Online Clustered Codebook
- URL: http://arxiv.org/abs/2307.15139v1
- Date: Thu, 27 Jul 2023 18:31:04 GMT
- Title: Online Clustered Codebook
- Authors: Chuanxia Zheng and Andrea Vedaldi
- Abstract summary: We present a simple alternative method for online codebook learning, Clustering VQ-VAE (CVQ-VAE)
Our approach selects encoded features as anchors to update the dead'' codevectors, while optimising the codebooks which are alive via the original loss.
Our CVQ-VAE can be easily integrated into the existing models with just a few lines of code.

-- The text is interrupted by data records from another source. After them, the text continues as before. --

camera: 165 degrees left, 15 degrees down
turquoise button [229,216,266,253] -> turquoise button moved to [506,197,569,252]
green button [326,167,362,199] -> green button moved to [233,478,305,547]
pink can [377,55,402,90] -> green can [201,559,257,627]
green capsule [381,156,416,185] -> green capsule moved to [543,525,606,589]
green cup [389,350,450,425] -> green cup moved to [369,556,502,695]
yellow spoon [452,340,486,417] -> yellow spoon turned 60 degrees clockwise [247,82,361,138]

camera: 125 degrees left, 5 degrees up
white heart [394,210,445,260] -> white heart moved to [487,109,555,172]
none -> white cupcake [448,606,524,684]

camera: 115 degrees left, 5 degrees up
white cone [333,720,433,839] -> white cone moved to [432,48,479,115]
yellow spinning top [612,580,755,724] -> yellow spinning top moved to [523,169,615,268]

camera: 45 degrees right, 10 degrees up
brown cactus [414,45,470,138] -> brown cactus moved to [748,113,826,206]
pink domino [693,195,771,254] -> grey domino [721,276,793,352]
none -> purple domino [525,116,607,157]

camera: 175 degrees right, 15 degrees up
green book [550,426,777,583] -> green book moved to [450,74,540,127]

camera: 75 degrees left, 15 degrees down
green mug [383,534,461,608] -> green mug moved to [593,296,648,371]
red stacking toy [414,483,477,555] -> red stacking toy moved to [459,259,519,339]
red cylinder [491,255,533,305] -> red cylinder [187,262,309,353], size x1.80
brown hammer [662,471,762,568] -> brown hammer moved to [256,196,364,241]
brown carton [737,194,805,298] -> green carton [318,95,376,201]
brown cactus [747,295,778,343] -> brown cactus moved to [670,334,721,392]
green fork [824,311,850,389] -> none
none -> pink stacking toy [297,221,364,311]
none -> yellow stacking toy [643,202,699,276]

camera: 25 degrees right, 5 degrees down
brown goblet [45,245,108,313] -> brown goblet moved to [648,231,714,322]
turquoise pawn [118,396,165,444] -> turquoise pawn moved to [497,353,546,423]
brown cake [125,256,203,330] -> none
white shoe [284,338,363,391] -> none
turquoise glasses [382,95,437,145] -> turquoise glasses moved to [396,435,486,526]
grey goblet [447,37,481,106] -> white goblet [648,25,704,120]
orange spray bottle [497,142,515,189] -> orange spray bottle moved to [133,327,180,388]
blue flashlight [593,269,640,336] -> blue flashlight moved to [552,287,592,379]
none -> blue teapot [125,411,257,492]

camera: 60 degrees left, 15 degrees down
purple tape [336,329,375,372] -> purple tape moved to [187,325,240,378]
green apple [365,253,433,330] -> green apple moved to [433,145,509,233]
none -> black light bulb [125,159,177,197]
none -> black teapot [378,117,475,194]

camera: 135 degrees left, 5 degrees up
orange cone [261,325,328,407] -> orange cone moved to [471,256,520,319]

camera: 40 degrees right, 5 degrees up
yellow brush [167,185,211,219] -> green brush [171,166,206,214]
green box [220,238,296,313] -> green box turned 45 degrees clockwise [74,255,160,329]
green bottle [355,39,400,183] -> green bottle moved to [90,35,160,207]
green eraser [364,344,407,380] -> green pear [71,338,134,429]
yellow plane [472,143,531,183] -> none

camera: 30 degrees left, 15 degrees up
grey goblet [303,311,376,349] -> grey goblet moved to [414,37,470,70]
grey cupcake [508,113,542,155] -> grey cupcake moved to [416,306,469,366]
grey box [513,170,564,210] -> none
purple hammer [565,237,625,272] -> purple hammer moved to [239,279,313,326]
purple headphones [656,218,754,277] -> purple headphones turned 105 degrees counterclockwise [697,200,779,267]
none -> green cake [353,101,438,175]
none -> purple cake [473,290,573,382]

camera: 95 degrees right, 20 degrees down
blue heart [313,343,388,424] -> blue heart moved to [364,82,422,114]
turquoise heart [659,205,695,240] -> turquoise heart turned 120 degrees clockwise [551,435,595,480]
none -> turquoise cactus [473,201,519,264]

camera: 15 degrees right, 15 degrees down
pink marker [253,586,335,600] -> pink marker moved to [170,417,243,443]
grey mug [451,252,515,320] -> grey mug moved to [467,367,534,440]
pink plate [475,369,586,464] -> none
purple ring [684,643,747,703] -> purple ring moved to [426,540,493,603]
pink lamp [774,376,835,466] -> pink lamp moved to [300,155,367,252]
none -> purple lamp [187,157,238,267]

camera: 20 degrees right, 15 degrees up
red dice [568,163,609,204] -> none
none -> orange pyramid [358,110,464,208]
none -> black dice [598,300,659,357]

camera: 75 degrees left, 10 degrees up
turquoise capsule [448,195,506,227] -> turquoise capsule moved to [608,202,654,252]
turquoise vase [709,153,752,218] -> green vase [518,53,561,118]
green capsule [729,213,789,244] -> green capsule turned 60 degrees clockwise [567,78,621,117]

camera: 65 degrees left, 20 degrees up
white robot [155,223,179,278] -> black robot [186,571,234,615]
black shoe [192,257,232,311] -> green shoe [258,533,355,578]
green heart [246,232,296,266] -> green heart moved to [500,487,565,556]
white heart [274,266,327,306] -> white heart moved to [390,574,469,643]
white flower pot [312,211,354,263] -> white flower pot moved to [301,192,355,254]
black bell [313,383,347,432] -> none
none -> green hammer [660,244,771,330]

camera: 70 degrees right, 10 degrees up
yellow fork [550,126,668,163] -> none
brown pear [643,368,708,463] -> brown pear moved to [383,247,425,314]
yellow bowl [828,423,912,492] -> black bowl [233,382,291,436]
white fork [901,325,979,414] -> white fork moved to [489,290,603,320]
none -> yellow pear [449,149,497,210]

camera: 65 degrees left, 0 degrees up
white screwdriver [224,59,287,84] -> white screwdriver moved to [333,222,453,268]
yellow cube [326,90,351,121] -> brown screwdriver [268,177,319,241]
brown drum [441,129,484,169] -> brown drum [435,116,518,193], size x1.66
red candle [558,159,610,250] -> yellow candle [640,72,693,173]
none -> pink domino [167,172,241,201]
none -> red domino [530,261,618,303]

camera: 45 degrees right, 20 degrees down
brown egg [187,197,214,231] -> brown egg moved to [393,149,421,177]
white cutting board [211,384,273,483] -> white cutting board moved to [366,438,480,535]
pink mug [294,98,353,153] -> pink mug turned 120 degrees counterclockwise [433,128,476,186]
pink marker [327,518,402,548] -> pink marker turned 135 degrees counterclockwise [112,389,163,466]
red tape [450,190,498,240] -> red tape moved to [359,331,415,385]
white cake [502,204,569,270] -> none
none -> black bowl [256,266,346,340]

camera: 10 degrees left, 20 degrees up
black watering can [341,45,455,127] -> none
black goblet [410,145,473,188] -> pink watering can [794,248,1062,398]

- Score: 100.1650001618827
- License: http://creativecommons.org/licenses/by-nc-sa/4.0/
- Abstract: Vector Quantisation (VQ) is experiencing a comeback in machine learning,
where it is increasingly used in representation learning. However, optimizing
the codevectors in existing VQ-VAE is not entirely trivial. A problem is
codebook collapse, where only a small subset of codevectors receive gradients
useful for their optimisation, whereas a majority of them simply ``dies off''
and is never updated or used. This limits the effectiveness of VQ for learning
larger codebooks in complex computer vision tasks that require high-capacity
representations. In this paper, we present a simple alternative method for
online codebook learning, Clustering VQ-VAE (CVQ-VAE). Our approach selects
encoded features as anchors to update the ``dead'' codevectors, while
optimising the codebooks which are alive via the original loss. This strategy
brings unused codevectors closer in distribution to the encoded features,
increasing the likelihood of being chosen and optimized. We extensively
validate the generalization capability of our quantiser on various datasets,
tasks (e.g. reconstruction and generation), and architectures (e.g. VQ-VAE,
VQGAN, LDM). Our CVQ-VAE can be easily integrated into the existing models with
just a few lines of code.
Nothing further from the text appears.